Recently, a large-scale study using WES and involving more than 7000 PD patients showed that 30% of PD patients with a known primary genetic cause had additional rare variants in established PD-related genes compared with 17% in PD patients without known mutations and 15.6% in controls. Moreover, carriers of additional variants had earlier age of onset, suggesting an oligogenic inheritance in PD [44]. Undoubtedly, with the costs of NGS continuing to decrease, further studies will uncover more rare variants to be involved in the pathogenesis of complex neurodegenerative disorders, thereby elucidating cellular pathways that may be targets for intervention.

Just as clinically similar symptoms can be caused by a large number of genetic variants in various neurodegenerative disorders, a genetic locus can harbor variants that are associated with multiple, sometimes distinct, traits, giving rise to the concept of pleiotropy (reviewed in [45]). The mechanisms underlying pleiotropy is likely to be diverse, and understanding of these mechanisms will be crucial in our understanding of the genetic contribution and pathogenesis of neurodegenerative disorders (Table 3).

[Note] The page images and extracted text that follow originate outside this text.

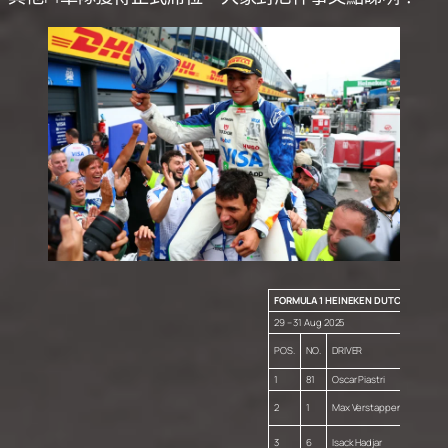
FORMULA 1 HEINEKEN DUTCH GRAND P
29 – 31 Aug 2025
POS.
NO.
DRIVER
TEAM
1
81
Oscar Piastri
McLar
Red Bu
2
1
Max Verstappen
Racing
Racing
3
6
Isack Hadjar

NGS has revolutionized the field of genetics in neurological disorders. The list of genes responsible for neurological dysfunction is rapidly expanding, helping to fill the gap of missing heritability in many neurodegenerative disorders. Identification of a novel gene leads to exploration of a new pathway in the pathogenesis of a disease, and genetic discovery is a starting point for elucidating pathogenic mechanisms. With the ever-reducing costs of NGS, the challenges ahead will be accurate analysis and interpretation of large amount of genetic data, and translating genetic data into pathogenic mechanisms and ultimately therapeutic opportunities. So far, WES has been most widely used, but obvious limitations include the inability to detect non-coding variants in intronic regions, large fragment copy number variations and chromosome derangement. Another challenge lies in the separation of benign from disease-causing variants. It has been estimated that in the genome of a single individual, about 10,000 to 11,000 non-synonymous variants exist [52, 53]. It has also been reported that up to 27% of allegedly disease-causing variants were later found to be common benign polymorphisms [54]. Future directions include better tools to differentiate pathogenic from benign variants at the bioinformatic and functional levels, collection of more human genome data of different ethnicities, collaborative effort to establish extensive public databases, and methods to study non-coding variants, functional genomics, and epigenetics.

The observation of pleiotropy suggests that common pathological mechanisms may underlie clinically diverse neurological syndromes. Through identification of new and sometimes common genes in different disorders, it has become clear that common pathways exist in the pathogenesis of neurodegeneration: aberrant ion channel function, mitochondrial dysfunction, defects in intracellular trafficking and axonal transport, abnormal protein aggregation and clearance. Much work still needs to be done to elucidate cellular targets for intervention. With the advent of NGS, genetic diagnosis is already replacing phenotype-oriented classification of neurological disorders, and individualized treatment based on genetic findings may one day be available to treat neurodegenerative diseases.